**Texte fourni:**
================================

De plus, comme dans beaucoup de secteurs, la premiumisation joue un rôle clé. Le « made in France » est alors scruté par les acheteurs, tandis que la solidité constitue un atout de taille pour certains restaurateurs. Achat indispensable dans un établissement CHR, les verres sont un secteur d’entrée important pour les verriers. « Nous nous sommes rendu compte que bien souvent nos nouveaux clients commencent par l’achat de verres dans leurs premières commandes. Ce sont des produits abordables et qui sont souvent réassortis », détaille selon Mathieu Franck. Les restaurateurs ont alors le choix entre différents tarifs et gammes, selon les fournisseurs. Cela passe par les plus solides (au design indémodable), les plus accessibles (aux lignes tendances) ou encore des formes vertigineuses, tout en finesse, mais qui risque la casse au moindre déséquilibre.

================================

**Vos consignes:**
Recopiez en entier le texte sur les verres vendus aux restaurateurs, mot pour mot et sans rien modifier.

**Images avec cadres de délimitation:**

================================

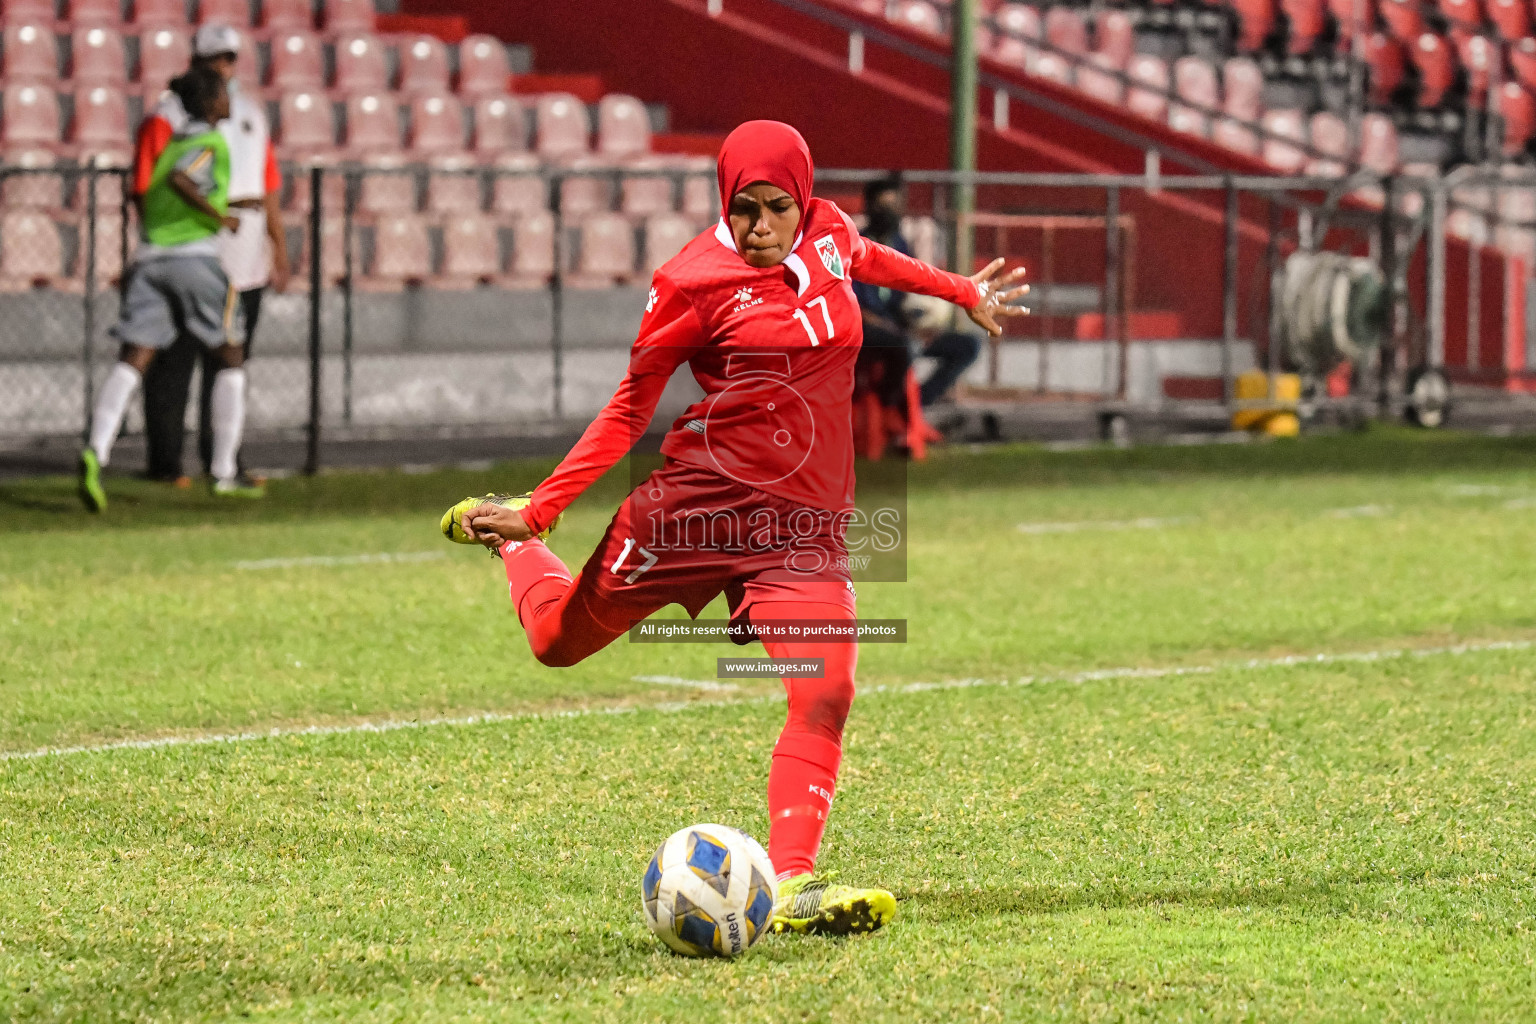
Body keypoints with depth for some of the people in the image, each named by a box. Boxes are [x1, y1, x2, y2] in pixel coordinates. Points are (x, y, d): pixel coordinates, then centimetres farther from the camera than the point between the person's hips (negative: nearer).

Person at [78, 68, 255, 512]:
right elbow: (178, 179, -21)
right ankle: (224, 472, 10)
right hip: (195, 256, -6)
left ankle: (96, 453, -32)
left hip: (150, 258, 6)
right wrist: (219, 217, -11)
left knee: (131, 363, -8)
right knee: (231, 358, 12)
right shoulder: (212, 142, -3)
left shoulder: (172, 139, 22)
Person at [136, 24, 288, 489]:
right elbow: (146, 189, -8)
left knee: (229, 364, 10)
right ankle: (165, 461, 1)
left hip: (245, 259, 6)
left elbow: (270, 188, 18)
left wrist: (279, 252, 14)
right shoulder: (169, 115, -3)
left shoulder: (251, 113, 17)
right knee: (174, 363, -3)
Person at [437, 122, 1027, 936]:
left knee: (826, 694, -19)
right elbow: (628, 410, -2)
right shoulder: (696, 282, -10)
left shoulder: (828, 234, 4)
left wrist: (961, 291, 42)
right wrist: (541, 509, -7)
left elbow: (868, 260, 32)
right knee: (558, 641, 13)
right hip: (703, 496, -3)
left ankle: (790, 885, -22)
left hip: (807, 521, 3)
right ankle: (509, 534, 46)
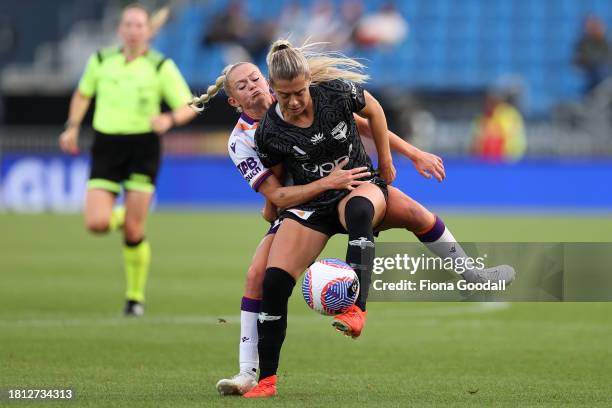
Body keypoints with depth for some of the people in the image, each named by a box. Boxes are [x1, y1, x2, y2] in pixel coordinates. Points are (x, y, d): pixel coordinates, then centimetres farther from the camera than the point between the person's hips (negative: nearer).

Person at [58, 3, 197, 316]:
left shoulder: (161, 67, -3)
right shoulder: (101, 61, 5)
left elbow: (188, 107, -4)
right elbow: (83, 94, 23)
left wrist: (170, 119, -25)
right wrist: (72, 128, 11)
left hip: (143, 148, -2)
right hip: (106, 147, 2)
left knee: (133, 231, -7)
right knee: (96, 224, -14)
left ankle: (136, 296, 12)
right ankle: (120, 216, 24)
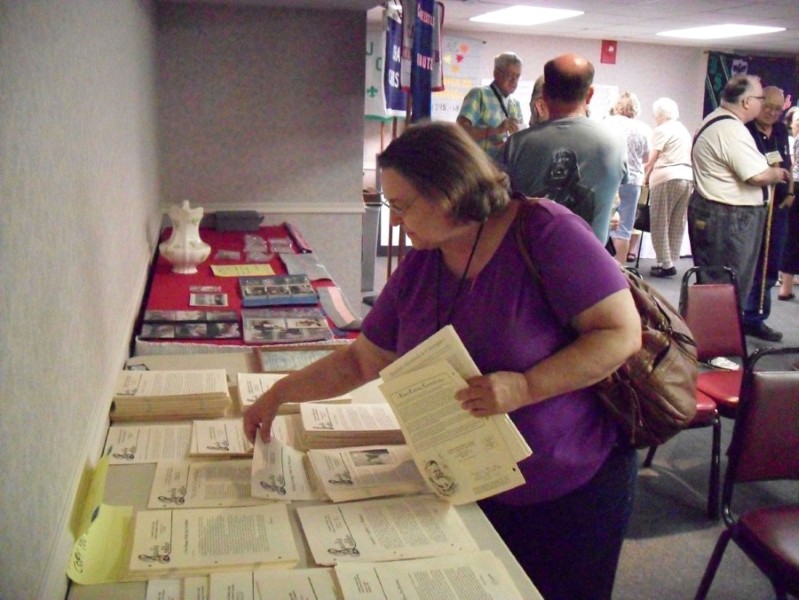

================================

**Espace réponse:**
De plus, comme dans beaucoup de secteurs, la premiumisation joue un rôle clé. Le « made in France » est alors scruté par les acheteurs, tandis que la solidité constitue un atout de taille pour certains restaurateurs. Achat indispensable dans un établissement CHR, les verres sont un secteur d’entrée important pour les verriers. « Nous nous sommes rendu compte que bien souvent nos nouveaux clients commencent par l’achat de verres dans leurs premières commandes. Ce sont des produits abordables et qui sont souvent réassortis », détaille selon Mathieu Franck. Les restaurateurs ont alors le choix entre différents tarifs et gammes, selon les fournisseurs. Cela passe par les plus solides (au design indémodable), les plus accessibles (aux lignes tendances) ou encore des formes vertigineuses, tout en finesse, mais qui risque la casse au moindre déséquilibre.